Hassan Maishera
TL;DR
-
Drift says its $280 million exploit was the result of a six-month social engineering attack allegedly carried out by North Korea-linked actors.
-
The hackers posed as a quantitative trading firm, cultivated Drift contributors across multiple international conferences, and deposited more than $1 million of their own capital into an Ecosystem Vault as cover.
Drift Protocol Links $280M Exploit to Months-long Social Engineering Campaign Tied to Suspected North Korean Actors
Drift Protocol has released its most detailed account yet of the April 1 exploit that drained roughly $280 million from its platform, attributing the breach to a highly coordinated social engineering operation that unfolded over nearly six months.
According to Drift, the attack began as early as fall 2025, when individuals posing as a quantitative trading firm approached contributors at a major crypto conference. The group expressed interest in integrating with the protocol and established contact via Telegram, later continuing in-person interactions across multiple industry events worldwide.
— Drift (@DriftProtocol) April 5, 2026
Between December 2025 and January 2026, the actors deepened their engagement by onboarding an Ecosystem Vault on Drift. They completed standard integration processes, participated in multiple working sessions, and deposited over $1 million in capital — behavior that closely mirrored legitimate institutional participants.
A forensic review following the exploit identified this relationship as the most likely entry point. Drift noted that communication logs and malicious tools tied to the attackers were wiped almost immediately once the attack was executed.
Drift’s investigation highlights two likely intrusion vectors. In one case, a contributor may have been compromised after cloning a repository shared by the attackers under the guise of deploying a frontend interface. In another, a contributor was persuaded to install a beta wallet application distributed via Apple’s TestFlight.
The repository-based attack may have leveraged a known vulnerability in development tools like VS Code and Cursor, which allowed malicious code execution simply by opening a file or project — without user interaction.
Exploit leveraged Solana mechanics, not code flaws
The exploit itself did not stem from a smart contract vulnerability. Instead, Drift described a “novel” attack using durable nonces — a legitimate feature of the Solana network that enables pre-signed transactions.
Attackers reportedly secured multisig approvals in advance, likely through deception or transaction misrepresentation. These pre-authorized transactions were later executed to seize administrative control and drain funds within minutes.
With assistance from SEAL 911, Drift said it has “medium-high confidence” that the operation is connected to the same state-backed actors behind the $50 million Radiant Capital hack in 2024.
The group is widely associated with North Korea’s Reconnaissance General Bureau and tracked by security firms such as Mandiant under identifiers including UNC4736, also known as AppleJeus or Citrine Sleet.
Drift cited both onchain evidence and operational similarities, including overlapping fund flows and reused personas linked to prior DPRK activity. However, the protocol emphasized that individuals who interacted in person at conferences were likely intermediaries, as such groups commonly use third parties to build credibility.
Formal attribution from Mandiant remains pending as device-level forensic analysis continues.

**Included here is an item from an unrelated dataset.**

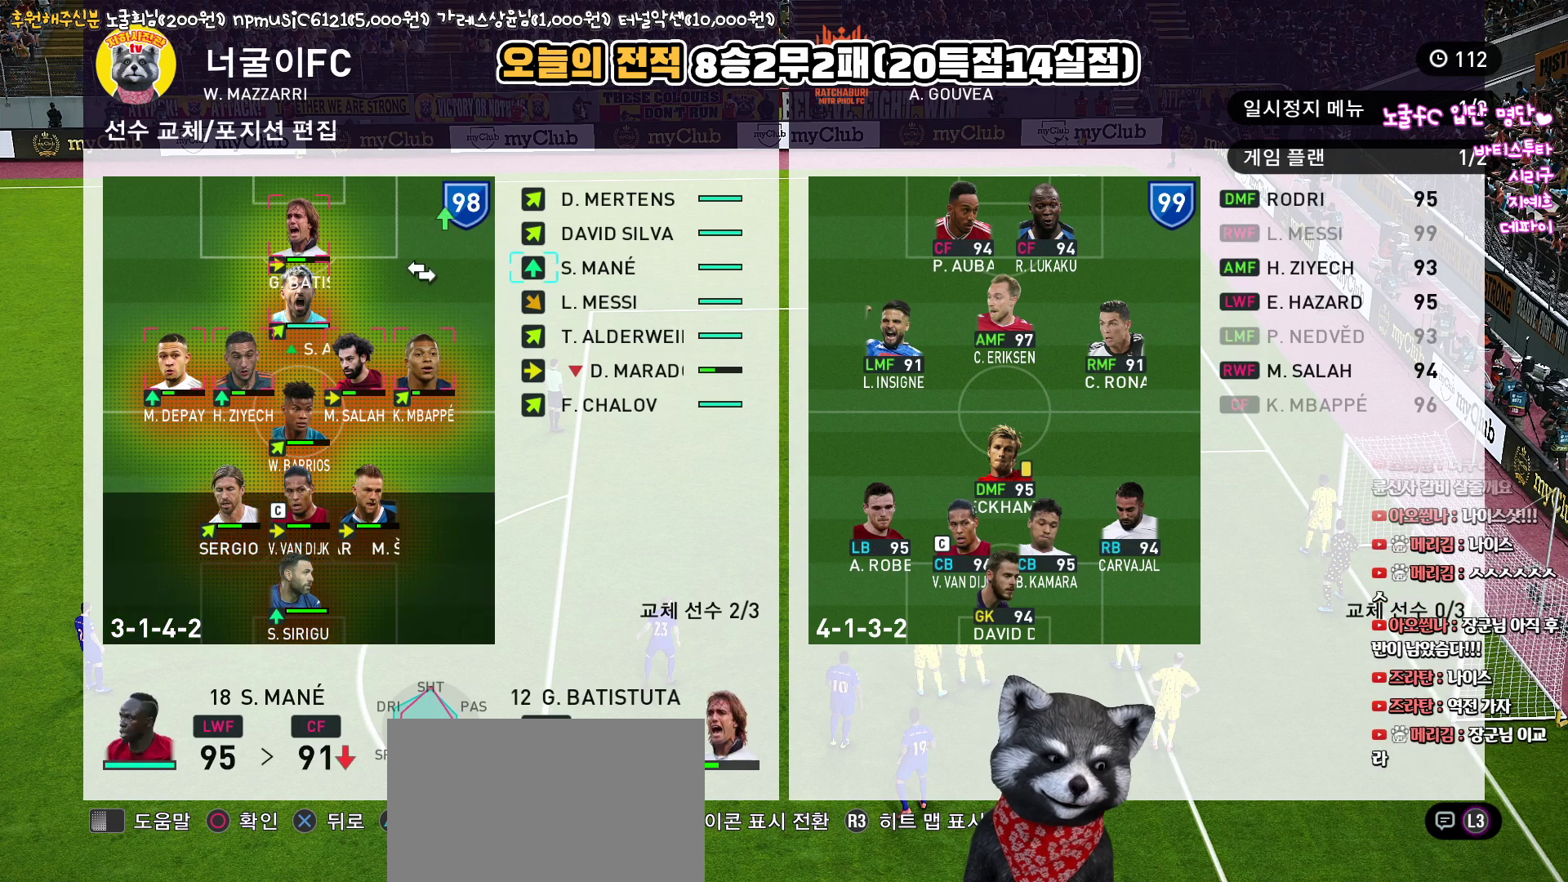
{"buttons": [], "left_stick": "center", "right_stick": "center", "events": [[17, "CROSS", "down"], [117, "CROSS", "up"], [250, "DPAD_LEFT", "down"], [350, "DPAD_LEFT", "up"]]}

The team added that it has frozen all protocol operations, removed compromised wallets from its multisig setup, and flagged attacker addresses with exchanges and bridge operators.
According to the onchain investigator ZachXBT, Circle was slow to respond as attackers bridged approximately $232 million in USDC from Solana to Ethereum without being halted.
The breach marks the largest DeFi exploit of 2026 so far and ranks among the most significant incidents in Solana’s history, second only to the 2022 Wormhole hack.
Drift Protocol’s native DRIFT token is down 46% in the last seven days and currently trades at $0.03523.